__Stored data__:

* * * * * * * * *

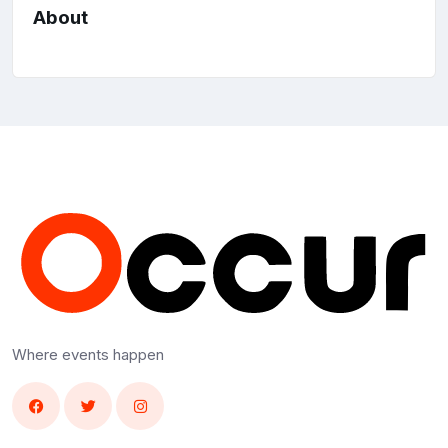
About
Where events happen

* * * * * * * * *

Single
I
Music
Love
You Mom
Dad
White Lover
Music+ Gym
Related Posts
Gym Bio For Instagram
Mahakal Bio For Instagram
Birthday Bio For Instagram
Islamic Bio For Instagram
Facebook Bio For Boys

* * * * * * * * *

__Prompt__:
Find each line in the items above that contains the word "Instagram", and copy those lines.

__Response area__:
Gym Bio For Instagram
Mahakal Bio For Instagram
Birthday Bio For Instagram
Islamic Bio For Instagram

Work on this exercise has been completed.